Govt mulls HIV self-testing kit

The Ministry of Health is planning to introduce an HIV self-testing (HIVST) service to supplement existing testing services such as health facility-based or mobile voluntary testing and counselling.

Sunday, February 19, 2017
A volunteer tests for HIV at King Faisal Hospital Kigali. Self-test could soon be adopted to increase the number of people knowing their serostatus. (File)

The Ministry of Health is planning to introduce an HIV self-testing (HIVST) service to supplement existing testing services such as health facility-based or mobile voluntary testing and counselling.

HIVST is regarded as an innovative approach that can rapidly increase access to and uptake of HIV testing services, particularly among populations with the lowest coverage and highest risk.

This means that an individual who wants to know their sero status would buy the HIVST kit and perform a HIV diagnostic test and be able to interpret the result in private.

With the kit, people can use oral fluid or blood-finger-pricks to discover their status in a private and convenient setting.

Results are ready within 20 minutes or less.

Those with positive results are advised to seek confirmatory tests at health clinics, according to the Rwanda Biomedical Centre (RBC).

The World Health Organisation recommends that persons who test positive for the virus receive information and links to counselling as well as rapid referral to prevention, treatment and care services.

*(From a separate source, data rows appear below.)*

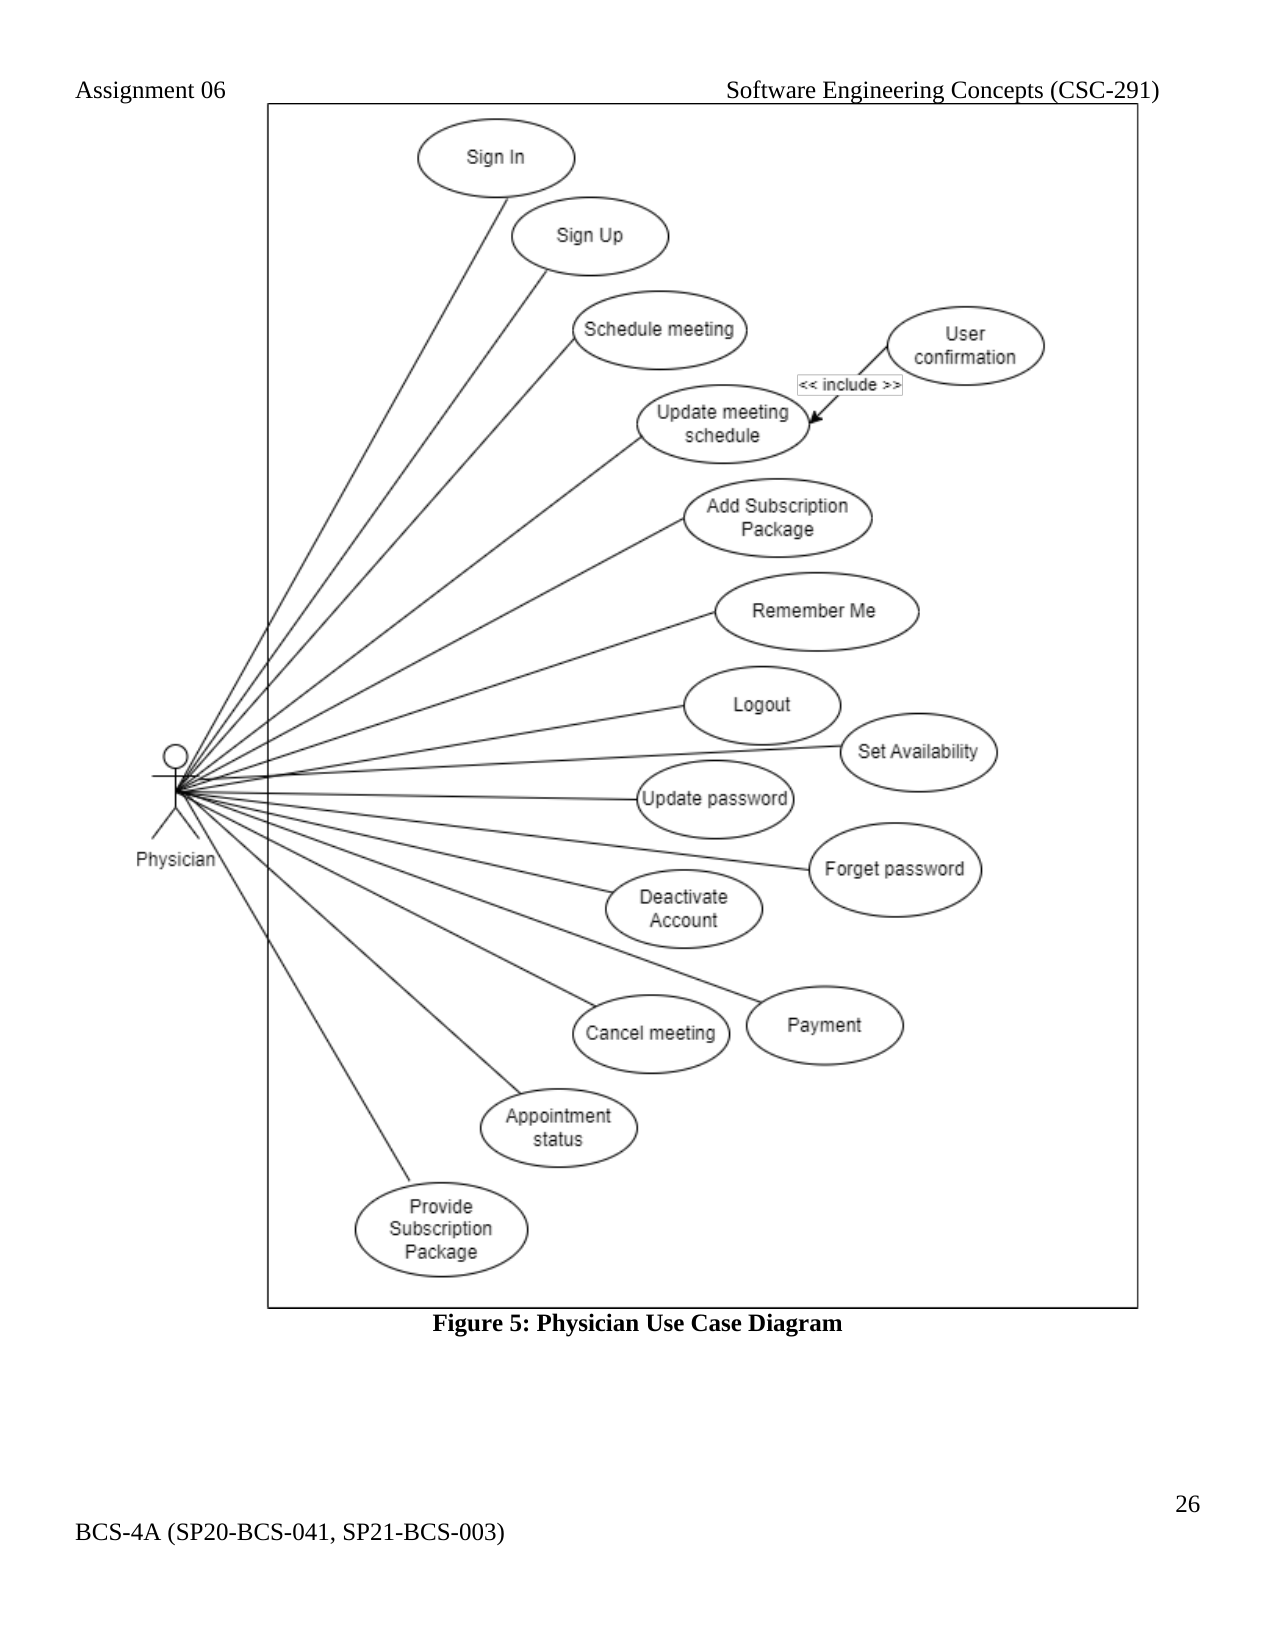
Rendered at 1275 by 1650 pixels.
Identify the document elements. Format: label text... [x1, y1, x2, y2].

text Figure : Physician Use Case Diagram [75, 1308, 1200, 1337]
picture [136, 103, 1139, 1309]
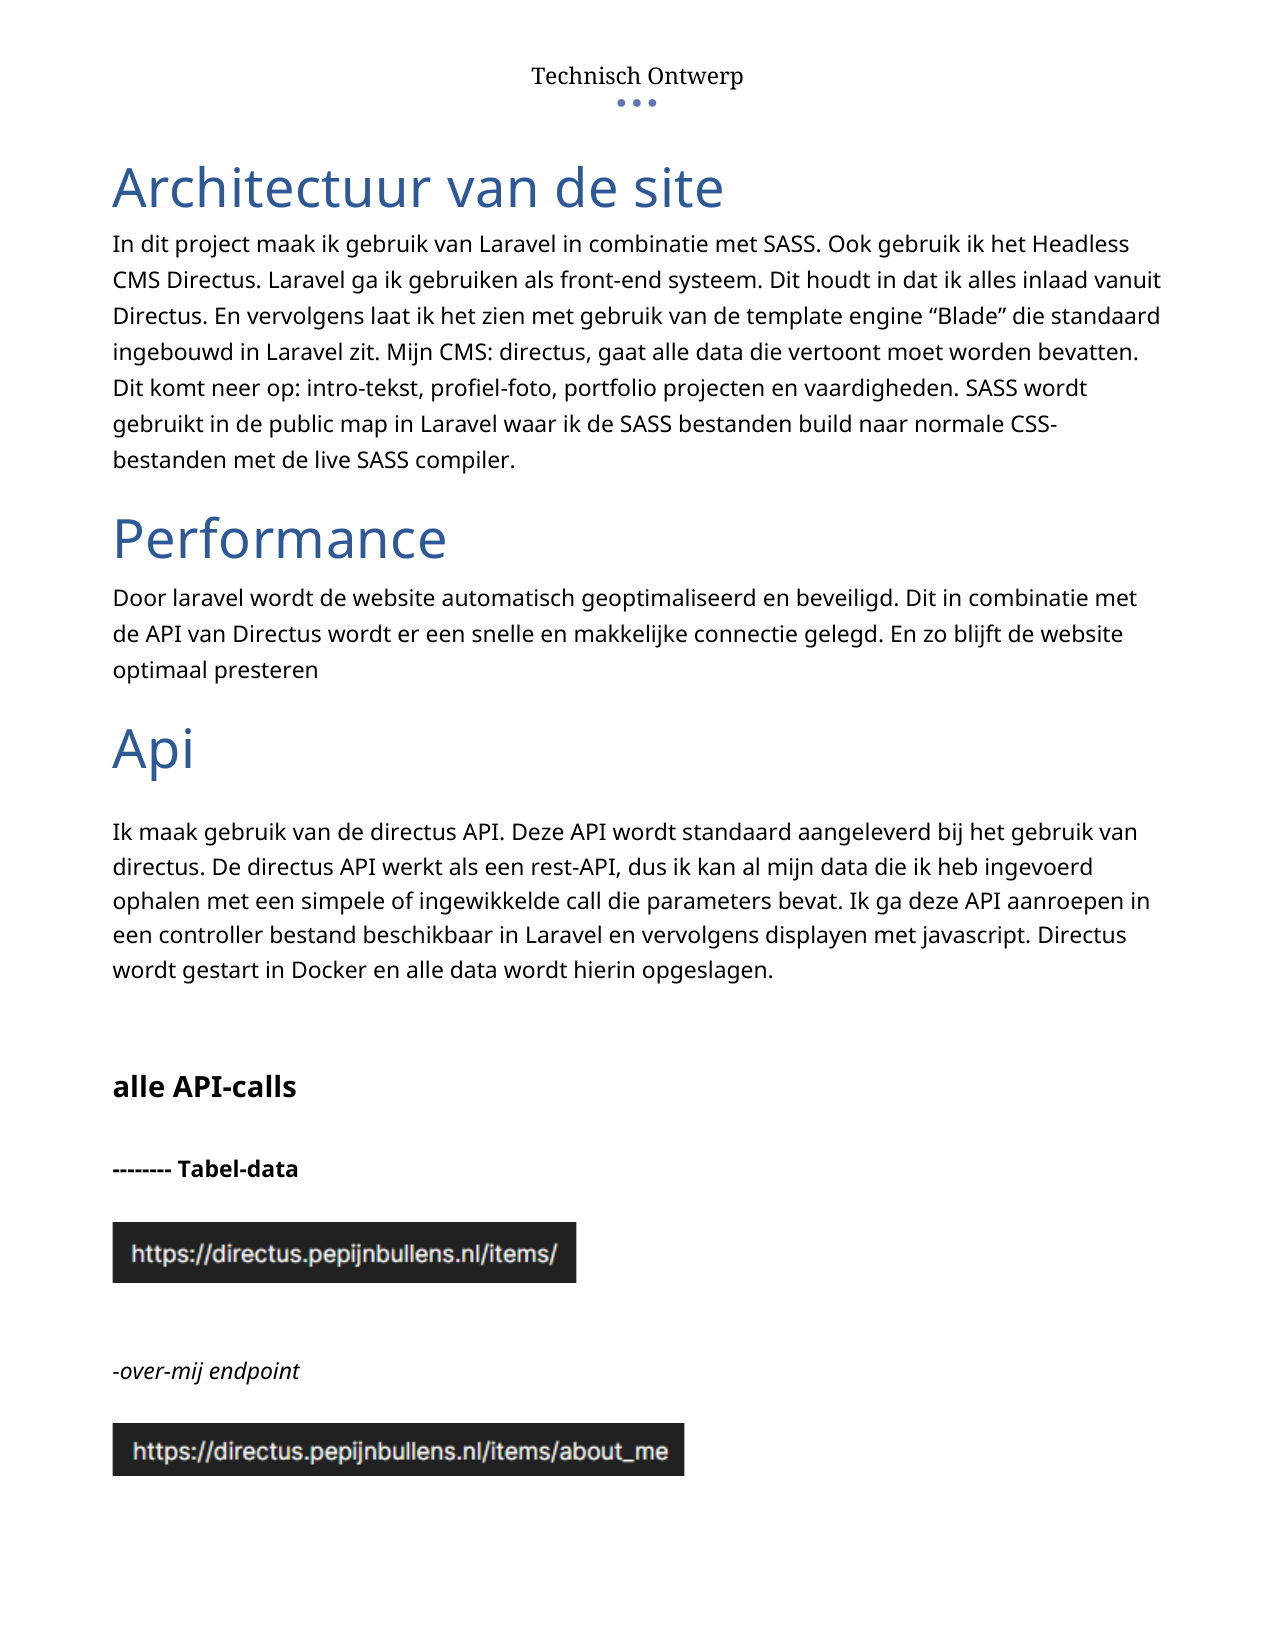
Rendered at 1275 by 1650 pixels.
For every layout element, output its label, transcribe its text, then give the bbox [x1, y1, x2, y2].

text -------- Tabel-data [112, 1153, 1162, 1184]
text Api [112, 711, 1162, 784]
picture [112, 1423, 685, 1476]
text Performance [112, 501, 1162, 574]
text Architectuur van de site In dit project maak ik gebruik van Laravel in combinatie met SASS. Ook gebruik ik het Headless CMS Directus. Laravel ga ik gebruiken als front-end systeem. Dit houdt in dat ik alles inlaad vanuit Directus. En vervolgens laat ik het zien met gebruik van de template engine “Blade” die standaard ingebouwd in Laravel zit. Mijn CMS: directus, gaat alle data die vertoont moet worden bevatten. Dit komt neer op: intro-tekst, profiel-foto, portfolio projecten en vaardigheden. SASS wordt gebruikt in de public map in Laravel waar ik de SASS bestanden build naar normale CSS-bestanden met de live SASS compiler. [112, 150, 1162, 475]
text -over-mij endpoint [112, 1355, 1162, 1386]
picture [112, 1222, 577, 1283]
text alle API-calls [112, 1066, 1162, 1106]
text Ik maak gebruik van de directus API. Deze API wordt standaard aangeleverd bij het gebruik van directus. De directus API werkt als een rest-API, dus ik kan al mijn data die ik heb ingevoerd ophalen met een simpele of ingewikkelde call die parameters bevat. Ik ga deze API aanroepen in een controller bestand beschikbaar in Laravel en vervolgens displayen met javascript. Directus wordt gestart in Docker en alle data wordt hierin opgeslagen. [112, 816, 1162, 985]
text Door laravel wordt de website automatisch geoptimaliseerd en beveiligd. Dit in combinatie met de API van Directus wordt er een snelle en makkelijke connectie gelegd. En zo blijft de website optimaal presteren [112, 582, 1162, 685]
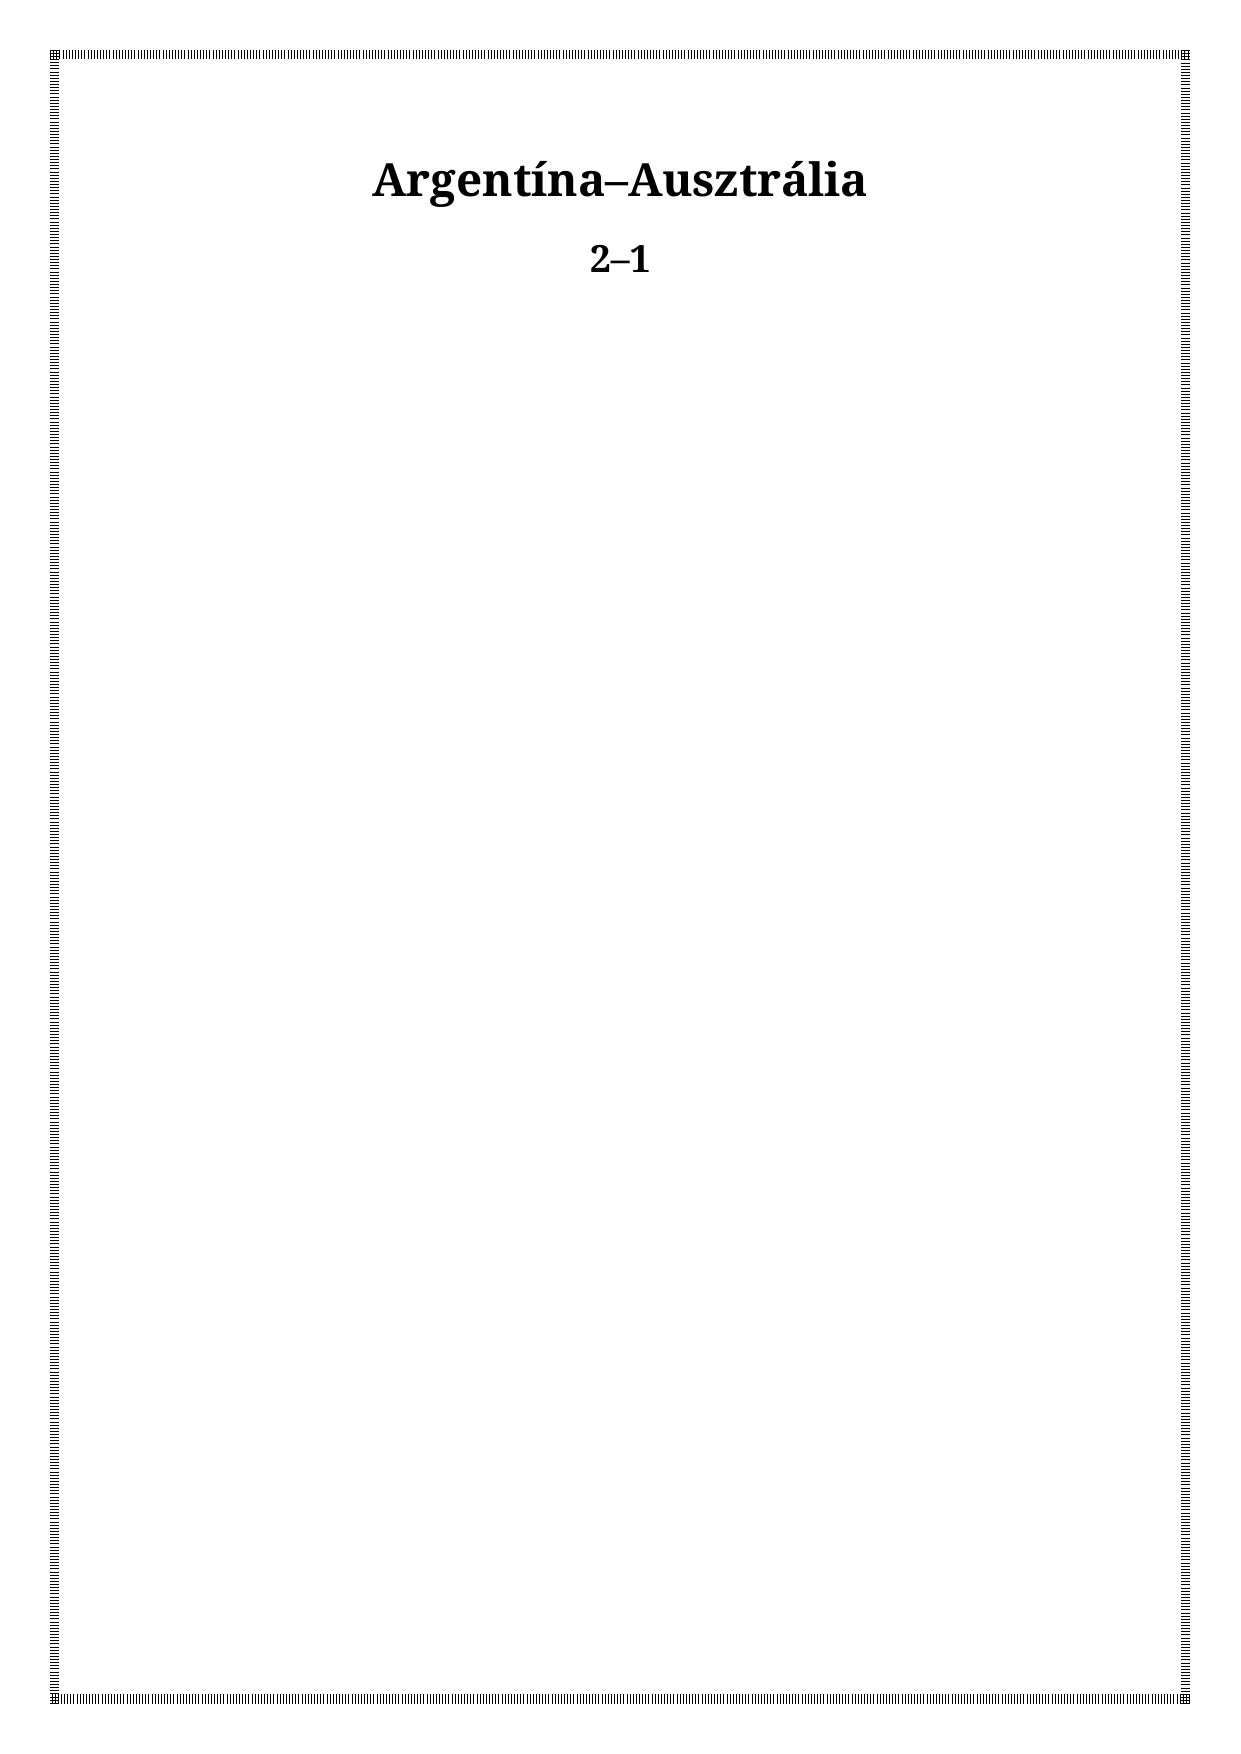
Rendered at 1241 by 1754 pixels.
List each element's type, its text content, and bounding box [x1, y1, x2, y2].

According to Beata Sangwayire, a voluntary counselling and testing (VCT) senior officer at RBC, self-testing should lead to more people knowing their sero status and being able to act upon it. 

"Once introduced, people will be diagnosed earlier by bringing the services closer to where people live, and create demand for HIV testing,” Sangwayire said.

This is particularly relevant for people facing barriers to accessing existing services or those who may find it difficult to access testing in clinical settings and might prefer self-testing as their method of choice.

An example of those that will benefit from the new methods, according to Sangwayire, include people with tight work schedules, groups at a higher risk of catching the virus mainly female sex workers and injectable drug users, among others.

Work in progress

Sangwayire said they are still at the initial phase working with different stakeholders looking at the feasibility of these new services, where it can be piloted, guiding messages on how to use the kit and where it will be found.

"It may take some time to get it introduced due to many aspects needed to be looked at, by mid of this year the service can possibly start with the pilot phase,” Sangwayire said.

According to RBC, the new service is among the innovative measures to achieve the  ‘90-90-90 targets,’ which aims at diagnosing 90 per cent of all HIV-positive people, providing antiretroviral therapy (ART) for 90 per cent of those diagnosed and achieving viral suppression for 90 per cent of those treated, by 2020.

It is also in line with the WHO’s new guidelines that call upon countries to consider self-testing services as one of the means to help countries meet the UN target of diagnosing 90 per cent of all people with HIV by 2020.

So far, 23 countries have adopted HIV self-testing policies, while many others are currently developing them.

Impact of self-testing

Self-testing has been shown to nearly double the frequency of HIV testing among men who have sex with men, and recent studies in Kenya found that male partners of pregnant women had twice the uptake of HIV testing when offered self-testing compared with standard testing.

According to statistics from RBC, Rwanda has succeeded in containing the HIV prevalence at 3 per cent in general population (15 – 49 years old).

In June 2016, Rwanda launched the Test-and-Treat-All programme.

Latest estimates indicate that about 80 per cent people in need of antiretroviral therapy treatment are getting it. Additionally, evidence shows that the transmission rate of HIV from mother to child is estimated at less than 2 per cent.

According to a new WHO progress report lack of an HIV diagnosis is a major obstacle to implementing the Organization’s recommendation that everyone with HIV should be offered antiretroviral therapy.

The report reveals that more than 18 million people with HIV are currently taking ART, while a similar number is still unable to access treatment, the majority of which are unaware of their HIV positive status.